Speaker: Lauren Warner
Pavel Filonov is arguably as prodigious an artist as Goncharova, Kandinsky, Malevich or any other of the 20th century Russian greats. But, at least in the West, he is far less known. And his work has been referred to as ‘frightening’, ‘realistic to the point of horror’, filled with ‘morbid despair’, ‘offensive’ and simply ‘ugly’. Such descriptions and the general complexity of Filonov’s imagery, along with the air of mystery that still clings to the ‘myth of Leningrad’, as Filonov was once called, have contributed to his reputation as an incomprehensible figure.
This lecture investigates the man behind the myth and seeks to uncover some of the meaning of Filonov’s imagery by showing that his works are a part of the broader Russian avant-garde network. The lecture focuses on the artist’s use of animal imagery, his apparent creation of a bestiary: a reference in part to the totemic values found in Russia’s cultural heritage but also to the animals transformed by Filonov into his own, peculiar, Filonovian beasts.
Unlike the dreamy, familiar animals of Marc Chagall’s art, the animals in Filonov’s bestiary are decidedly earthbound and are, for the most part, unfamiliar to Western viewers, with only a handful of his works seen outside the former Soviet Union. Filonov’s creatures, sometimes set in jumbled cityscapes, range in expression from the expected to the shockingly anthropomorphic. Their forms are portrayed according to an engaging but bewildering spectrum of styles ranging from almost illustrative to avant-garde.
Lauren is a London-based art historian. Her research areas of interest include the Russian Silver Age, cultural iconography and Russian graphic art, especially popular prints and avant-garde books.
Upon completion of her MA in Russian art history from the Courtauld Institute of Art in June 2013, Lauren joined the Russian department at Sotheby’s London as the paintings and works on paper cataloguer for the November 2013 sales.

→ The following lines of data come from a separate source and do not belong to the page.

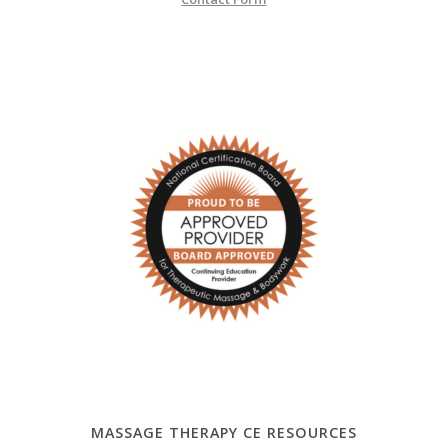
MASSAGE THERAPY CE RESOURCES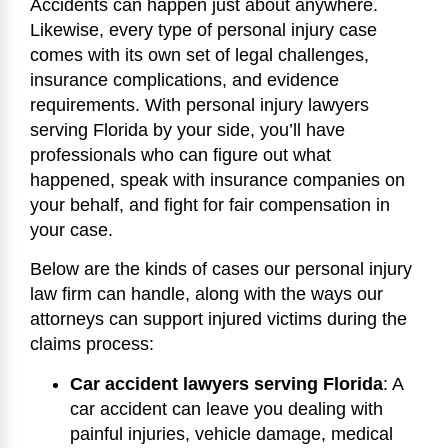
Accidents can happen just about anywhere.
Likewise, every type of personal injury case
comes with its own set of legal challenges,
insurance complications, and evidence
requirements. With personal injury lawyers
serving Florida by your side, you’ll have
professionals who can figure out what
happened, speak with insurance companies on
your behalf, and fight for fair compensation in
your case.
Below are the kinds of cases our personal injury
law firm can handle, along with the ways our
attorneys can support injured victims during the
claims process:
Car accident lawyers serving Florida
:
A
car accident can leave you dealing with
painful injuries, vehicle damage, medical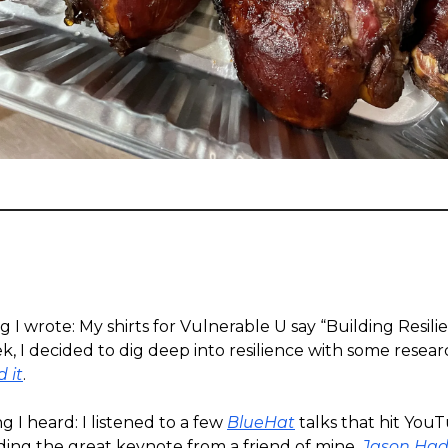
g I wrote: My shirts for Vulnerable U say “Building Resili
ek, I decided to dig deep into resilience with some rese
d it
.
g I heard: I listened to a few
BlueHat
talks that hit YouT
ding the great keynote from a friend of mine,
Jason Had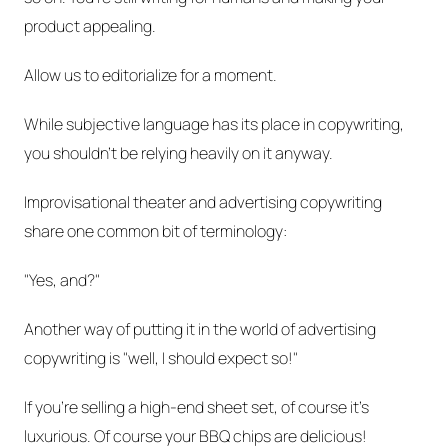
product appealing.
Allow us to editorialize for a moment.
While subjective language has its place in copywriting,
you shouldn't be relying heavily on it anyway.
Improvisational theater and advertising copywriting
share one common bit of terminology:
"Yes, and?"
Another way of putting it in the world of advertising
copywriting is "well, I should expect so!"
If you're selling a high-end sheet set, of
course
it's
luxurious. Of
course
your BBQ chips are delicious!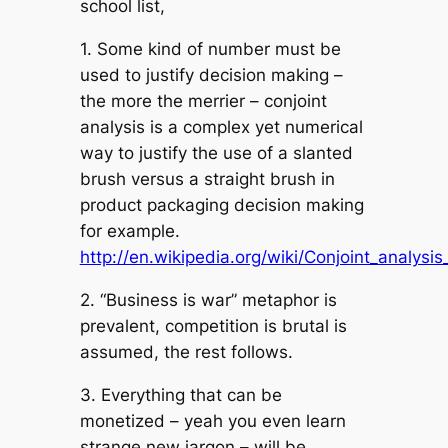
school list,
1. Some kind of number must be
used to justify decision making –
the more the merrier – conjoint
analysis is a complex yet numerical
way to justify the use of a slanted
brush versus a straight brush in
product packaging decision making
for example.
http://en.wikipedia.org/wiki/Conjoint_analysis
2. “Business is war” metaphor is
prevalent, competition is brutal is
assumed, the rest follows.
3. Everything that can be
monetized – yeah you even learn
strange new jargon – will be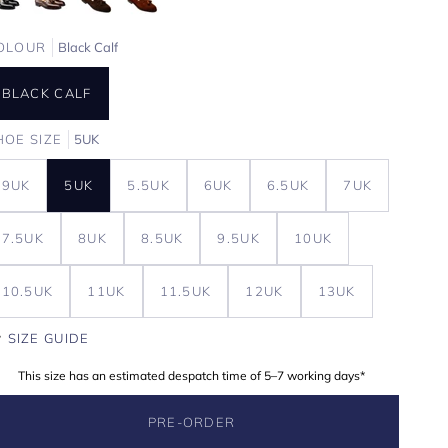
OLOUR
Black Calf
BLACK CALF
HOE SIZE
5UK
9UK
5UK
5.5UK
6UK
6.5UK
7UK
7.5UK
8UK
8.5UK
9.5UK
10UK
10.5UK
11UK
11.5UK
12UK
13UK
SIZE GUIDE
This size has an estimated despatch time of 5–7 working days*
PRE-ORDER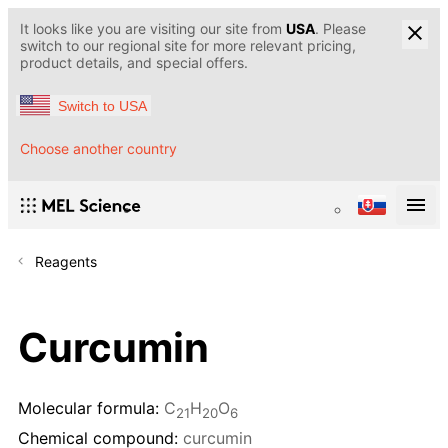
It looks like you are visiting our site from
USA
. Please
switch to our regional site for more relevant pricing,
product details, and special offers.
Switch to USA
Choose another country
Reagents
Curcumin
Molecular formula:
C
H
O
21
20
6
Chemical compound:
curcumin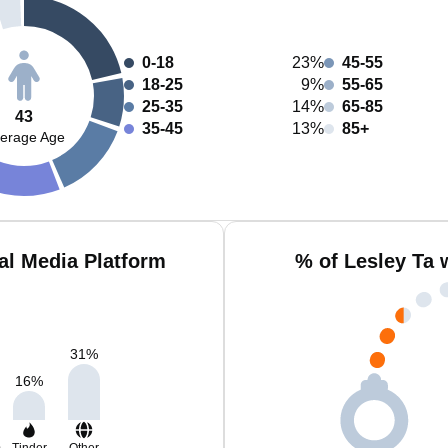
0-18
23%
45-55
18-25
9%
55-65
25-35
14%
65-85
43
35-45
13%
85+
erage Age
al Media Platform
% of Lesley Ta 
31
%
16
%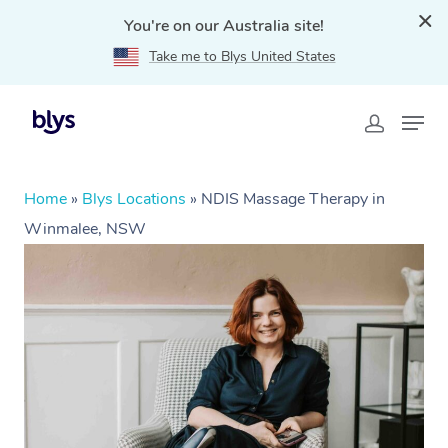
You're on our Australia site!
Take me to Blys United States
Home
»
Blys Locations
»
NDIS Massage Therapy in
Winmalee, NSW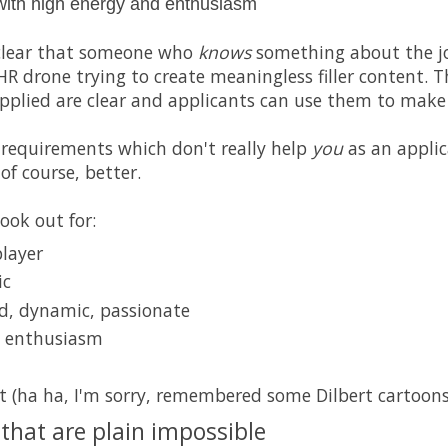
with high energy and enthusiasm
is clear that someone who
knows
something about the j
HR drone trying to create meaningless filler content. 
applied are clear and applicants can use them to make 
requirements which don't really help
you
as an applic
, of course, better.
ook out for:
player
ic
d, dynamic, passionate
d enthusiasm
 (ha ha, I'm sorry, remembered some Dilbert cartoons
that are plain impossible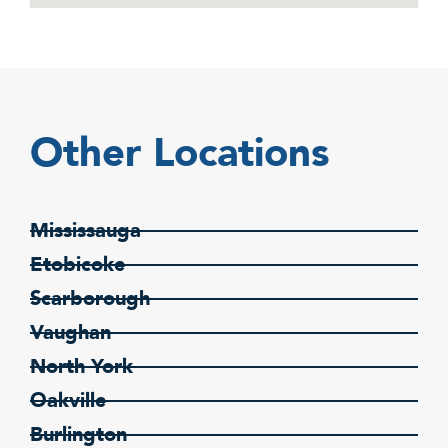
Other Locations
Mississauga
Etobicoke
Scarborough
Vaughan
North York
Oakville
Burlington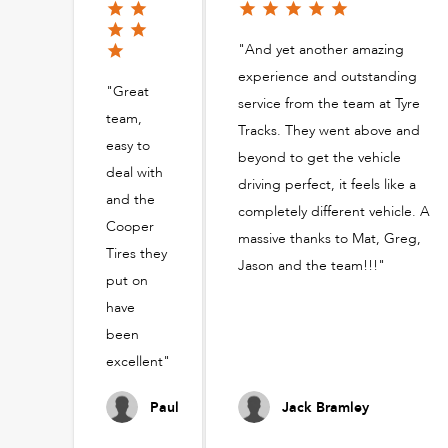
"And yet another amazing
experience and outstanding
"Great
service from the team at Tyre
team,
Tracks. They went above and
easy to
beyond to get the vehicle
deal with
driving perfect, it feels like a
and the
completely different vehicle. A
Cooper
massive thanks to Mat, Greg,
Tires they
Jason and the team!!!"
put on
have
been
excellent"
Paul
Jack Bramley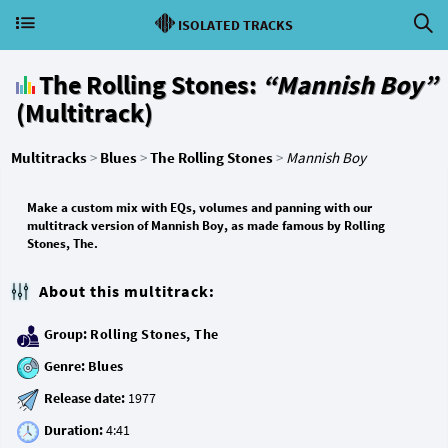
ISOLATED TRACKS
The Rolling Stones:
“Mannish Boy”
(Multitrack)
Multitracks
>
Blues
>
The Rolling Stones
>
Mannish Boy
Make a custom mix with EQs, volumes and panning with our
multitrack version of Mannish Boy, as made famous by Rolling
Stones, The.
About this multitrack:
Group:
Rolling Stones, The
Genre:
Blues
Release date:
Duration: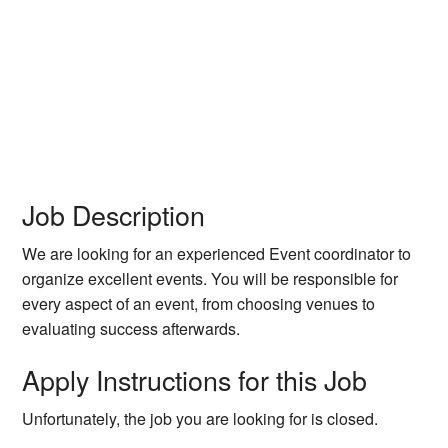
Job Description
We are looking for an experienced Event coordinator to
organize excellent events. You will be responsible for
every aspect of an event, from choosing venues to
evaluating success afterwards.
Apply Instructions for this Job
Unfortunately, the job you are looking for is closed.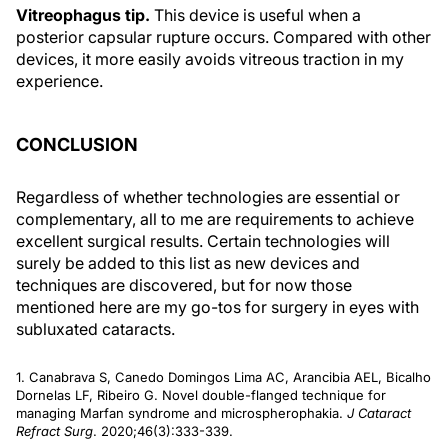
Vitreophagus tip.
This device is useful when a
posterior capsular rupture occurs. Compared with other
devices, it more easily avoids vitreous traction in my
experience.
CONCLUSION
Regardless of whether technologies are essential or
complementary, all to me are requirements to achieve
excellent surgical results. Certain technologies will
surely be added to this list as new devices and
techniques are discovered, but for now those
mentioned here are my go-tos for surgery in eyes with
subluxated cataracts.
1. Canabrava S, Canedo Domingos Lima AC, Arancibia AEL, Bicalho
Dornelas LF, Ribeiro G. Novel double-flanged technique for
managing Marfan syndrome and microspherophakia.
J Cataract
Refract Surg
. 2020;46(3):333-339.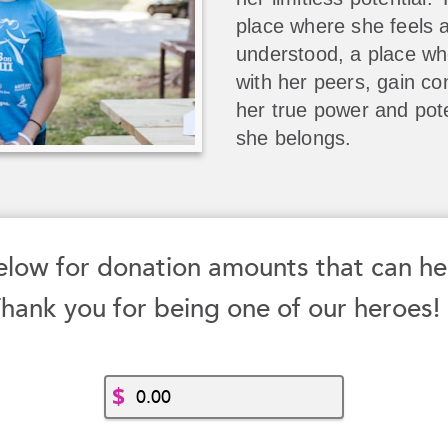
place where she feels 
understood, a place w
with her peers, gain co
her true power and pote
she belongs.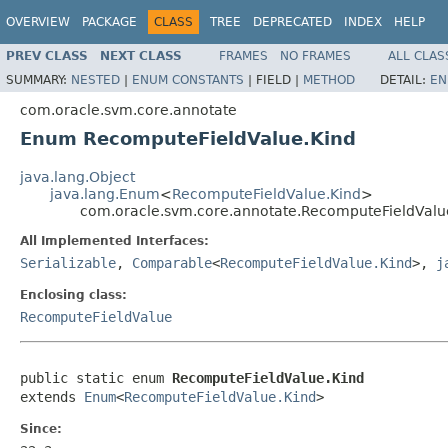
OVERVIEW
PACKAGE
CLASS
TREE
DEPRECATED
INDEX
HELP
PREV CLASS
NEXT CLASS
FRAMES
NO FRAMES
ALL CLAS
SUMMARY:
NESTED
|
ENUM CONSTANTS
|
FIELD |
METHOD
DETAIL:
EN
com.oracle.svm.core.annotate
Enum RecomputeFieldValue.Kind
java.lang.Object
java.lang.Enum
<
RecomputeFieldValue.Kind
>
com.oracle.svm.core.annotate.RecomputeFieldValu
All Implemented Interfaces:
Serializable
,
Comparable
<
RecomputeFieldValue.Kind
>,
j
Enclosing class:
RecomputeFieldValue
public static enum 
RecomputeFieldValue.Kind
extends 
Enum
<
RecomputeFieldValue.Kind
>
Since: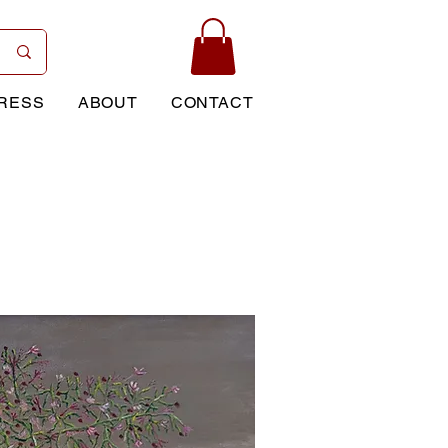
RESS
ABOUT
CONTACT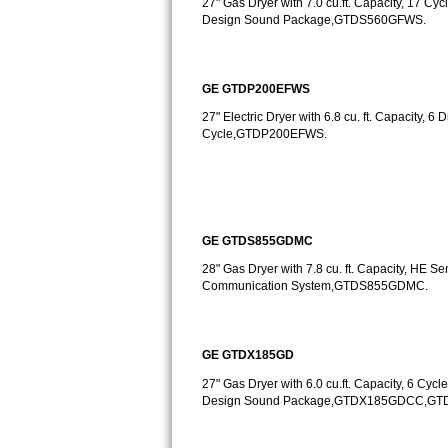
27" Gas Dryer with 7.0 cu.ft. Capacity, 17 Cycl
Design Sound Package,GTDS560GFWS.
Sub-Zero BI-36RG Repair
GE Arctica Repair
GE GTDP200EFWS
27" Electric Dryer with 6.8 cu. ft. Capacity, 
Vent A Hood Repair
Cycle,GTDP200EFWS.
Liebherr Repair
Broan Repair
GE GTDS855GDMC
Fisher & Paykel Repair
28" Gas Dryer with 7.8 cu. ft. Capacity, HE 
Communication System,GTDS855GDMC.
Traulsen Repair
Siemens Repair
GE GTDX185GD
DCS Repair
27" Gas Dryer with 6.0 cu.ft. Capacity, 6 Cycle
Design Sound Package,GTDX185GDCC,G
Crosley Repair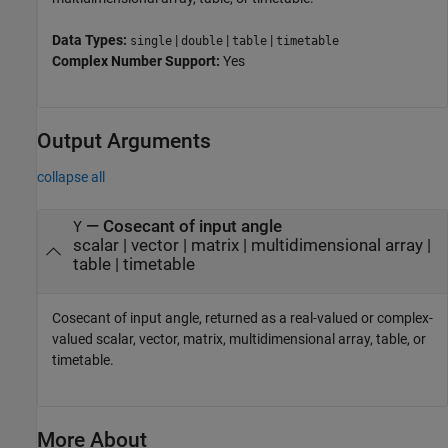
Data Types:
|
|
|
single
double
table
timetable
Complex Number Support:
Yes
Output Arguments
collapse all
— Cosecant of input angle
Y
scalar | vector | matrix | multidimensional array |
table | timetable
Cosecant of input angle, returned as a real-valued or complex-
valued scalar, vector, matrix, multidimensional array, table, or
timetable.
More About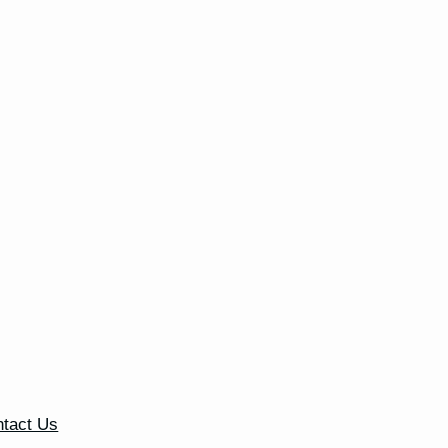
tact Us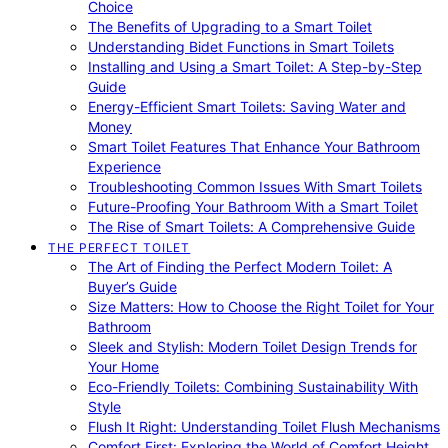
Choice
The Benefits of Upgrading to a Smart Toilet
Understanding Bidet Functions in Smart Toilets
Installing and Using a Smart Toilet: A Step-by-Step
Guide
Energy-Efficient Smart Toilets: Saving Water and
Money
Smart Toilet Features That Enhance Your Bathroom
Experience
Troubleshooting Common Issues With Smart Toilets
Future-Proofing Your Bathroom With a Smart Toilet
The Rise of Smart Toilets: A Comprehensive Guide
THE PERFECT TOILET
The Art of Finding the Perfect Modern Toilet: A
Buyer’s Guide
Size Matters: How to Choose the Right Toilet for Your
Bathroom
Sleek and Stylish: Modern Toilet Design Trends for
Your Home
Eco-Friendly Toilets: Combining Sustainability With
Style
Flush It Right: Understanding Toilet Flush Mechanisms
Comfort First: Exploring the World of Comfort Height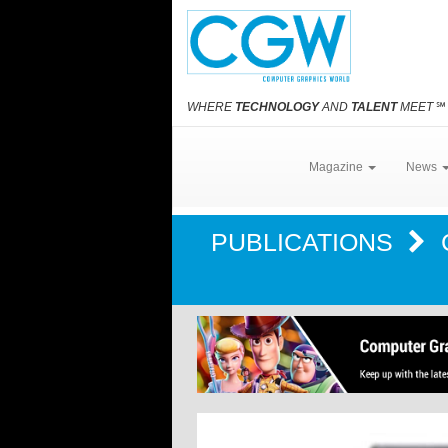
WHERE
TECHNOLOGY
AND
TALENT
MEET
℠
Magazine
News
PUBLICATIONS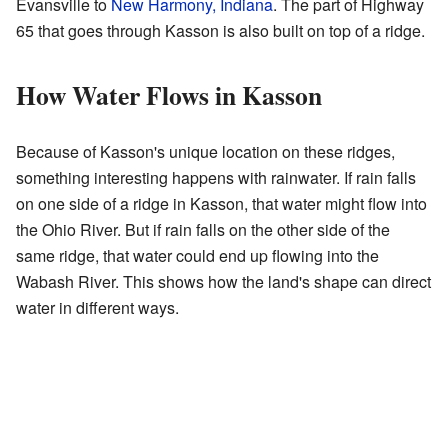
Evansville to
New Harmony, Indiana
. The part of Highway
65 that goes through Kasson is also built on top of a ridge.
How Water Flows in Kasson
Because of Kasson's unique location on these ridges,
something interesting happens with rainwater. If rain falls
on one side of a ridge in Kasson, that water might flow into
the Ohio River. But if rain falls on the other side of the
same ridge, that water could end up flowing into the
Wabash River. This shows how the land's shape can direct
water in different ways.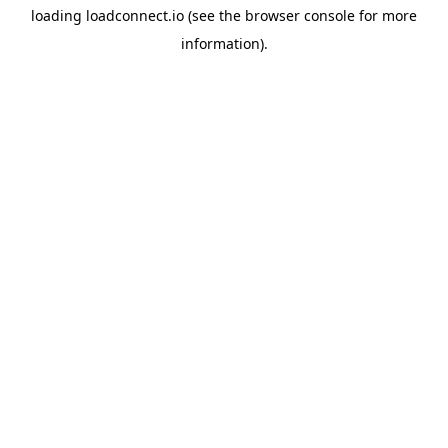
loading
loadconnect.io
(see the
browser console
for more
information).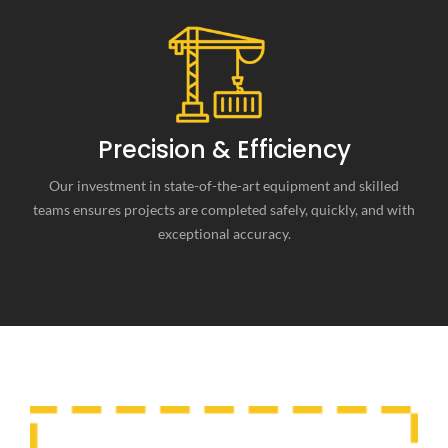
Precision & Efficiency
Our investment in state-of-the-art equipment and skilled
teams ensures projects are completed safely, quickly, and with
exceptional accuracy.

A staff writer for Russian Art and Culture, Lauren writes exhibition and book reviews, which have also been published in The Burlington Magazine and elsewhere. She has given talks on Russian art at places such as Pushkin House, the Courtauld Gallery and Sotheby’s. She has volunteered for the Hermitage Foundation UK and uses the Twitter handle @Bear and Goat, focusing on Russian art and culture.
Previously Lauren worked as a UK-qualified lawyer specialising in Russian dispute resolution work. Prior to that, she travelled, studied, and worked in Russia and Ukraine for several years. Lauren also obtained an MA in Russian from Bryn Mawr College.
She is currently writing a book on Pavel Filonov and his art.